== PAGE TEXT ==
* * * * * * *

In part three, Noliwe Rooks says after African Americans were faced with nationwide resistance to integration, groups like the Black Panthers created successful models for black education
Story Transcript
JAISAL NOOR: Brown v. Board of Education was obviously a watershed for public education in America. The idea of integration seems so foreign to many people today. It seems like a pipe dream. But many scholars like yourself argue social and economic and racial integration is the best way to lift up all students. Now, can you talk about that, because that was what many people fought for at the time.
NOLIWE ROOKS: So what I would say is it’s the only thing that has worked systemically. Racial and economic integration works because it distributes resources, it keeps the wealthy from hoarding all of the resources for themselves. Everything else that we’ve tried short of that, save a couple of years where we had Black independent schools that were in a lot of urban areas making great strides in the ’70s, late ’60s through the late ’70s, save that. If you’re talking about poor people in concentrated poverty, the thing that has narrowed achievement gaps, raised test scores, sent literacy rates through the roof is integration.
There’s a whole downside to it at the same time. But if what you’re saying is we want to we want to base educational policy, educational thinking on large-scale projects that we can prove bear some results then yes, racial and economic integration do the trick. It is and remains and has always been the site also of great trauma and tension and friction. Just saying that it’s so, just saying that it’s right, just saying that it’s true has never led the country at large to accept it. One of the largest social justice marches we’ve ever had was actually in New York State, New York City, where 460,000 people–that is just a stunning number–460,000 people took to the streets to demand desegregation in New York City public schools.
This is right after Brown. This is like 1958 and it’s led by Ella Baker, who Kenneth Clarke who was very much a part of the Brown v. Board decision, Ella Baker who’s like a figure that you know from SNCC in the South. They’re in New York City and talking about northern schools and let’s desegregate northern schools which are still some of the most segregated in the country. The fight to segregate, to integrate schools has been long running and is really, is one of the longest most bloody histories, most violent histories that you can tell from post reconstruction through to today.

* * * * * * *

Dataset entries:
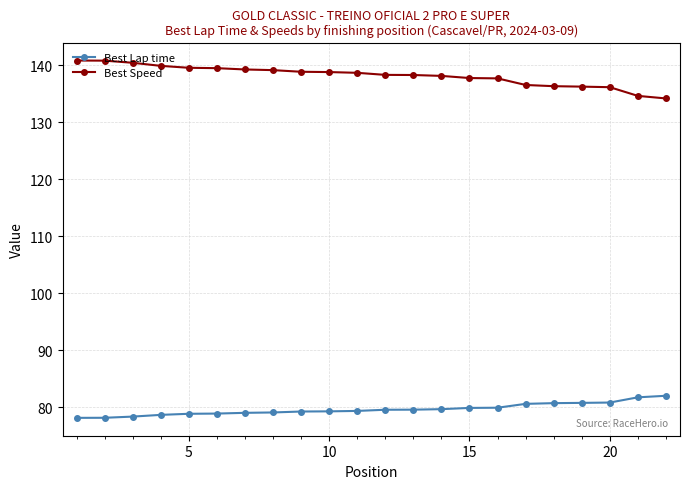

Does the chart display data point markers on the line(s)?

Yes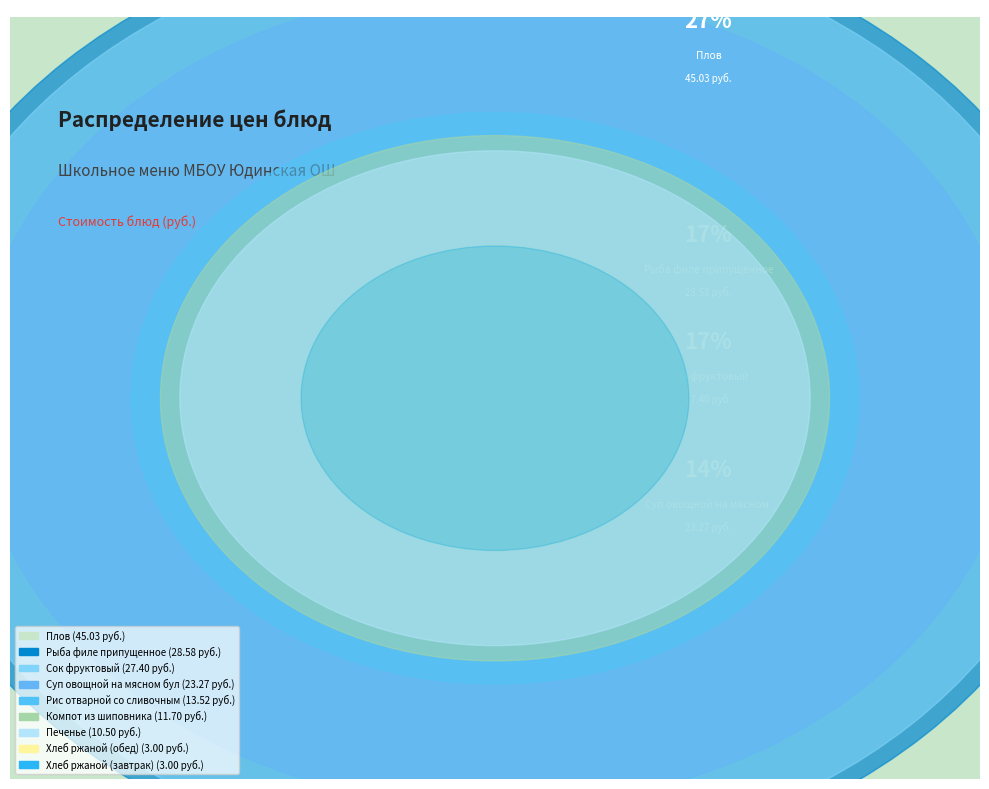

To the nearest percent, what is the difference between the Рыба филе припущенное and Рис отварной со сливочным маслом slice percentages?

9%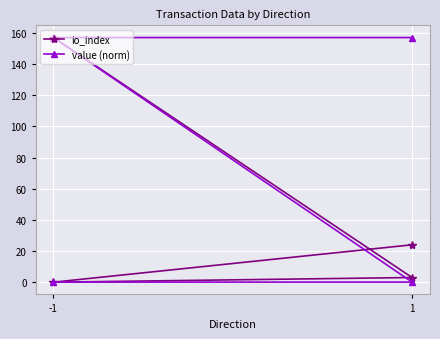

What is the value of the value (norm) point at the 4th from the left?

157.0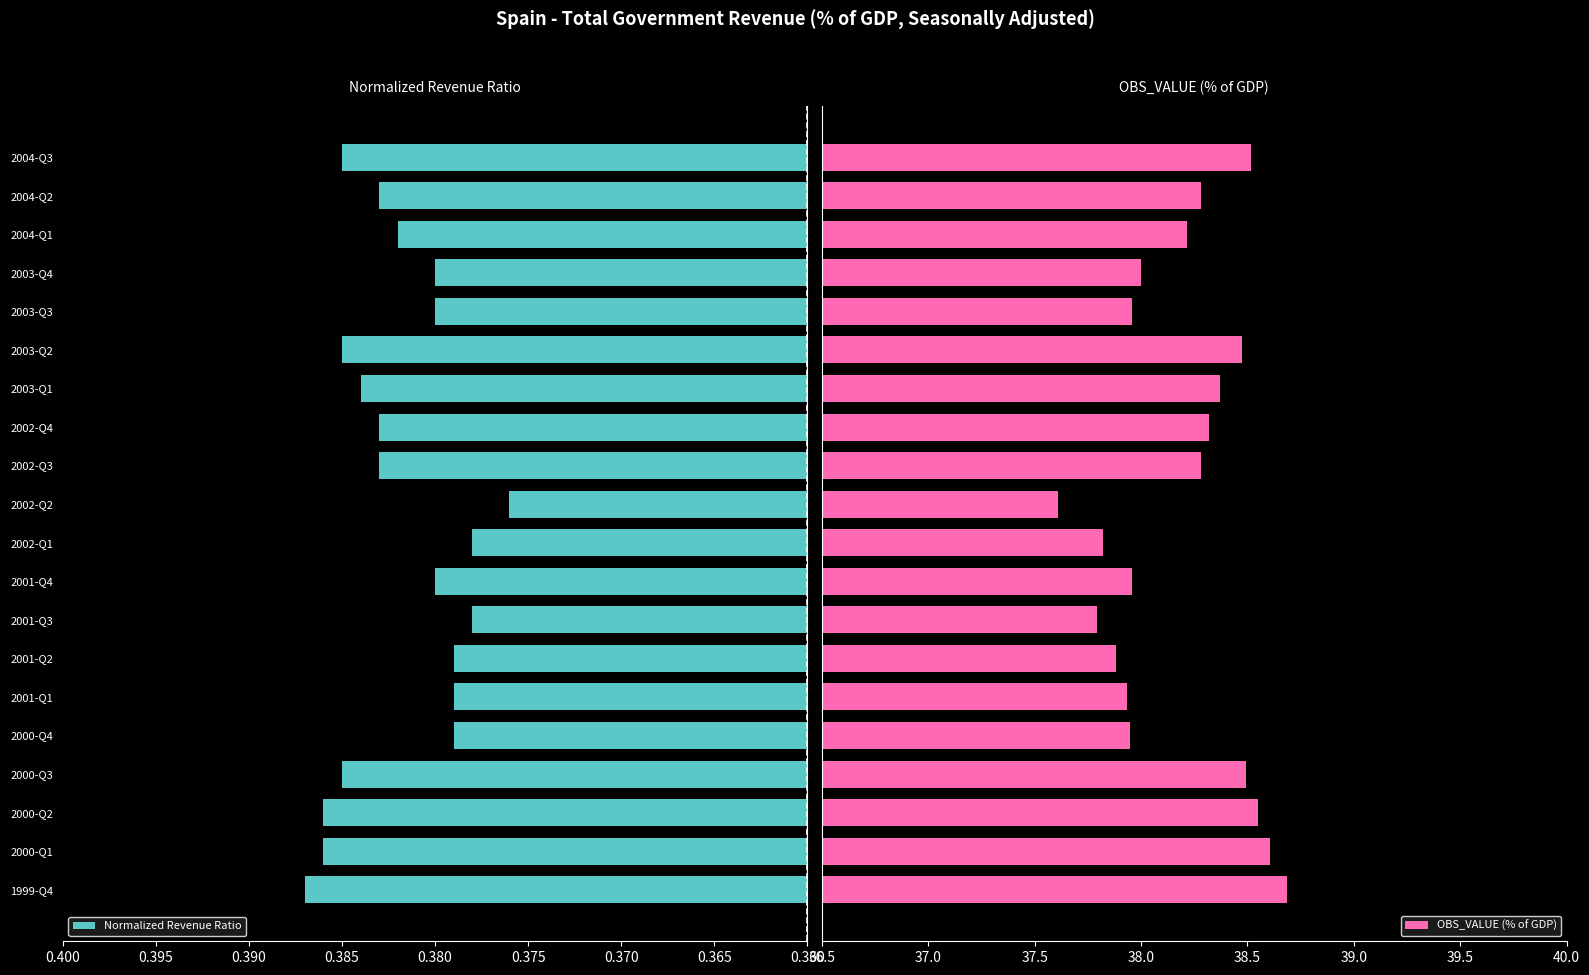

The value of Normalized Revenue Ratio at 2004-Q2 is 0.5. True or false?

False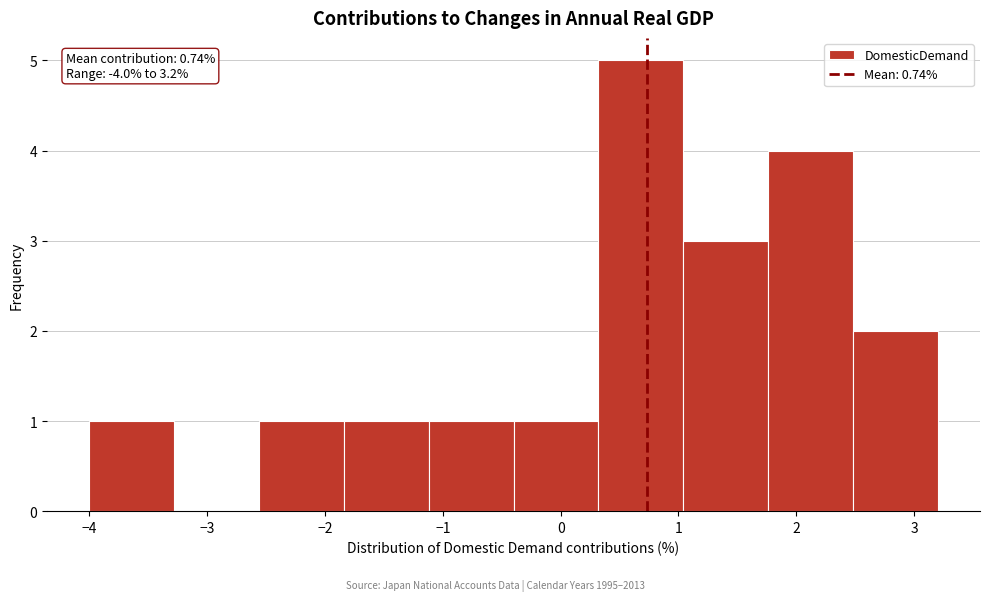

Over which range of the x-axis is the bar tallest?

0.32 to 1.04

* * * * * * *

Repeat the stretch of the transcript on school integration from "There’s a whole" through "City public schools.". Draw only on the transcript on school integration.

There’s a whole downside to it at the same time. But if what you’re saying is we want to we want to base educational policy, educational thinking on large-scale projects that we can prove bear some results then yes, racial and economic integration do the trick. It is and remains and has always been the site also of great trauma and tension and friction. Just saying that it’s so, just saying that it’s right, just saying that it’s true has never led the country at large to accept it. One of the largest social justice marches we’ve ever had was actually in New York State, New York City, where 460,000 people–that is just a stunning number–460,000 people took to the streets to demand desegregation in New York City public schools.